> Extrait de page:
┄┄┄┄┄┄┄┄┄┄┄┄┄┄┄┄┄┄┄┄
Texte intégral
AU NOM DU PEUPLE FRANCAIS
LA COUR DE CASSATION, TROISIEME CHAMBRE CIVILE, a rendu l'arrêt suivant :
Sur le pourvoi formé par Mme Z..., Alberta, Fleurisse A..., épouse C..., demeurant ...,
en cassation d'un arrêt rendu le 16 mars 2000 par la cour d'appel de Douai (3e Chambre civile), au profit de M. X... Gravez, demeurant ...,
défendeur à la cassation ;
La demanderesse invoque, à l'appui de son pourvoi, les deux moyens de cassation annexés au présent arrêt ;
LA COUR, composée selon l'article L. 131-6, alinéa 2, du Code de l'organisation judiciaire, en l'audience publique du 11 décembre 2001, où étaient présents : M. Weber, président, M. Peyrat, conseiller rapporteur, Mlle Fossereau, conseiller doyen, M. Sodini, avocat général, Mme Berdeaux, greffier de chambre ;
Sur le rapport de M. Peyrat, conseiller, les observations de la SCP Peignot et Garreau, avocat de Mme C..., de la SCP Rouvière et Boutet, avocat de M. B..., les conclusions de M. Sodini, avocat général, et après en avoir délibéré conformément à la loi ;
Sur le premier moyen, ci-après annexé :
Attendu qu'ayant retenu que, selon promesse de bail signée le 27 juin 1993 par M. A..., les époux A... s'engageaient à donner à titre de bail rural aux époux X... Gravez les parcelles section B. 574 et B. 13 et 14 et qu'il résultait des attestations produites que, depuis le 1er décembre 1994, M. B... exploitait les parcelles à la suite de M. Y..., que dans l'acte de vente de ces parcelles, Mme A... s'obligeait expressément à louer le lieu vendu à M. B..., la cour d'appel, qui n'était pas tenue de procéder à une recherche que ses constatations rendaient inopérante, a légalement justifié sa décision de ce chef ;
Sur le second moyen, ci-après annexé :
Attendu qu'ayant retenu, par motifs propres et adoptés, que M. B... démontrait qu'il avait traité de bonne foi avec les époux A... avec la croyance légitime qu'ils étaient propriétaires des parcelles, ceux-ci s'étant comportés vis-à-vis de lui comme s'ils étaient propriétaires et qu'il s'avérait à la lecture des pièces du dossier que, pour le voisinage, il ne faisait aucun doute que M. B... bénéficiait d'un bail rural et exploitait les terres des époux A... puis de leur fille à ce titre, la cour d'appel a légalement justifié sa décision de ce chef ;
PAR CES MOTIFS :
REJETTE le pourvoi ;
Condamne Mme C... aux dépens ;
Ainsi fait et jugé par la Cour de Cassation, Troisième chambre civile, et prononcé par le président en son audience publique du vingt-neuf janvier deux mille deux.
┄┄┄┄┄┄┄┄┄┄┄┄┄┄┄┄┄┄┄┄
> Consigne de l'exercice:
Pour chacune des affirmations ci-dessous, dites si elle concorde avec l'arrêt reproduit plus haut, par oui ou par non, en citant textuellement les mots décisifs de l'arrêt.
1. La Cour de cassation rejette le pourvoi.
2. L'audience publique où siégeait la Cour s'est tenue le 11 décembre 2001.
3. Les dépens sont mis à la charge de M. B...

Données enregistrées
┄┄┄┄┄┄┄┄┄┄┄┄┄┄┄┄┄┄┄┄
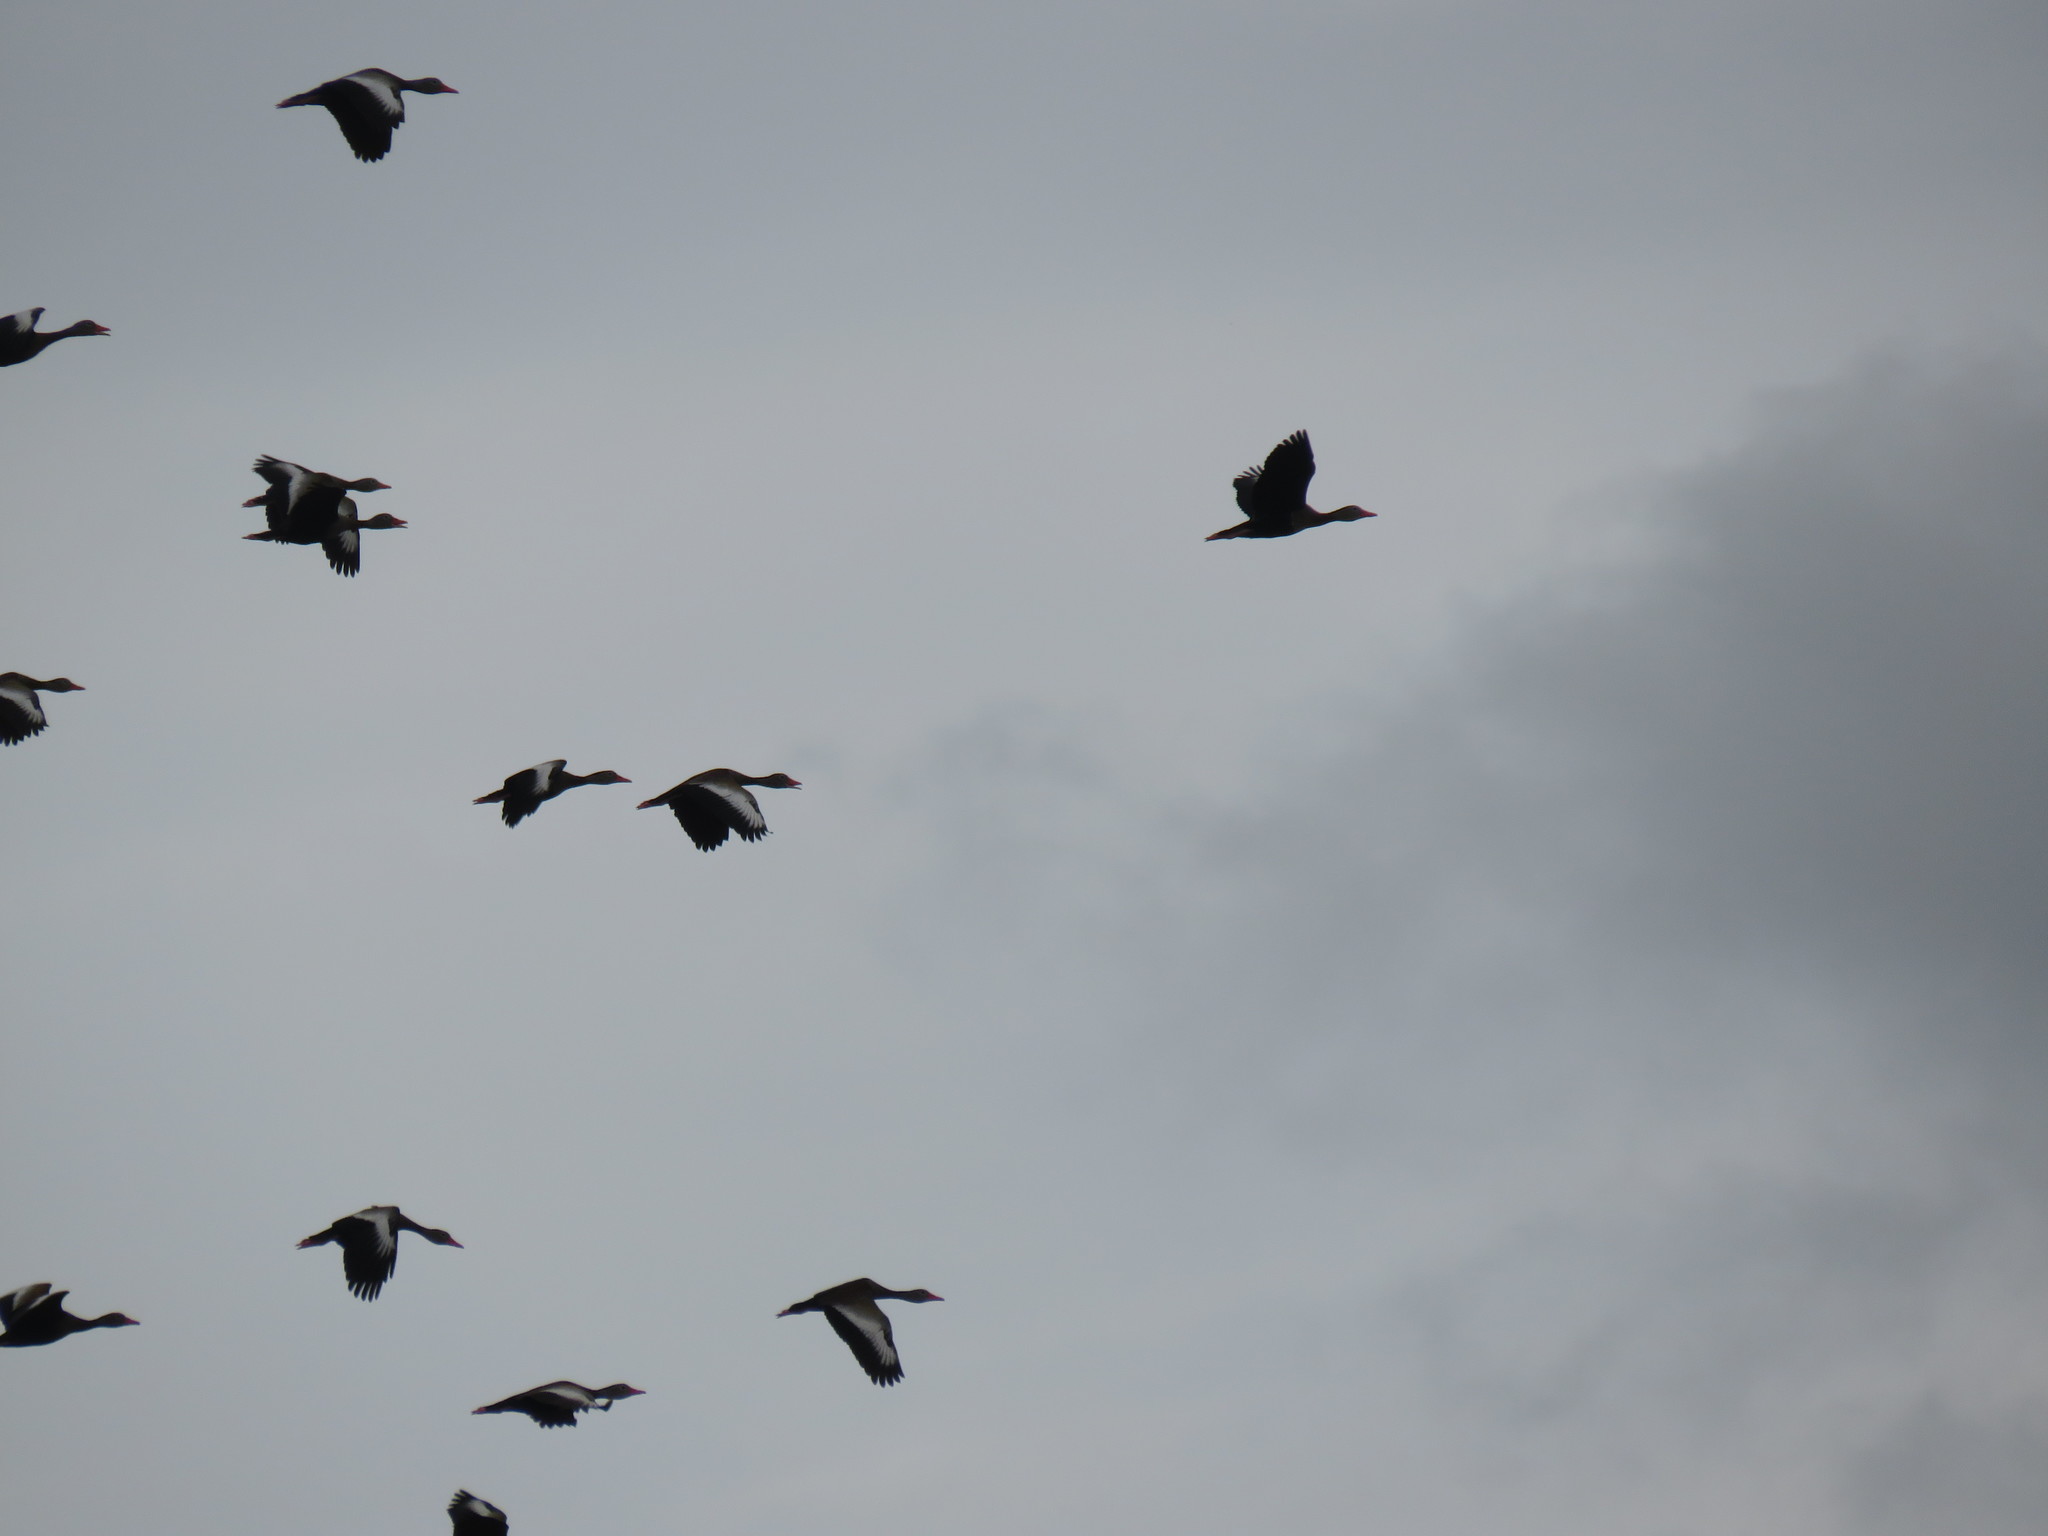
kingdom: Animalia
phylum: Chordata
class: Aves
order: Anseriformes
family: Anatidae
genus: Dendrocygna
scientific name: Dendrocygna autumnalis
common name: Black-bellied whistling duck
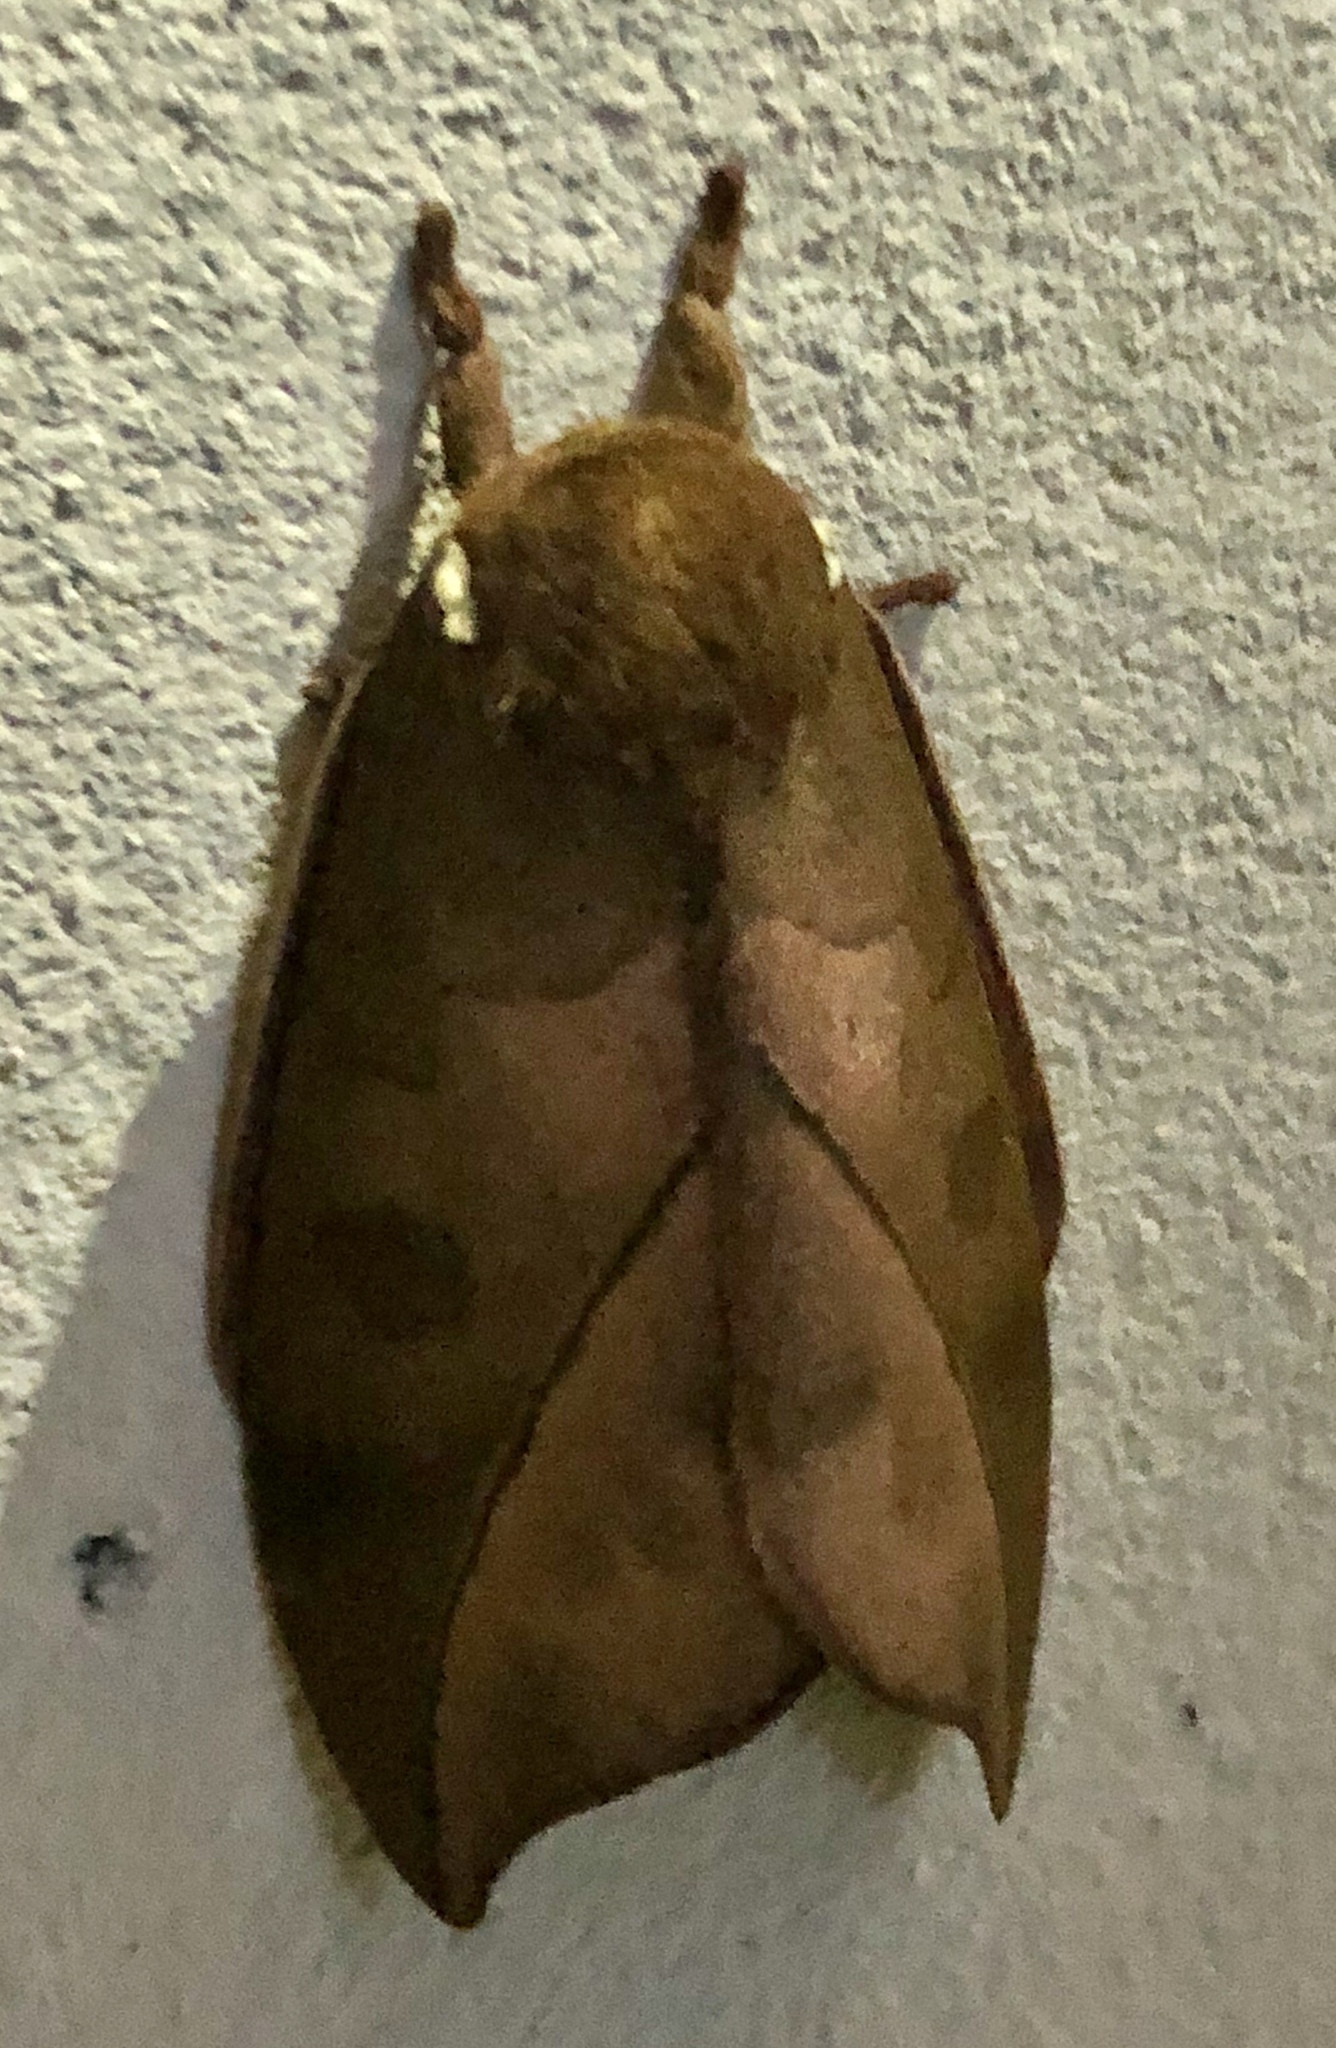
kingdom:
┄┄┄┄┄┄┄┄┄┄┄┄┄┄┄┄┄┄┄┄
> Solution rédigée:
1. Oui : « REJETTE le pourvoi ».
2. Oui : « en l'audience publique du 11 décembre 2001 ».
3. Non : « Condamne Mme C... aux dépens ».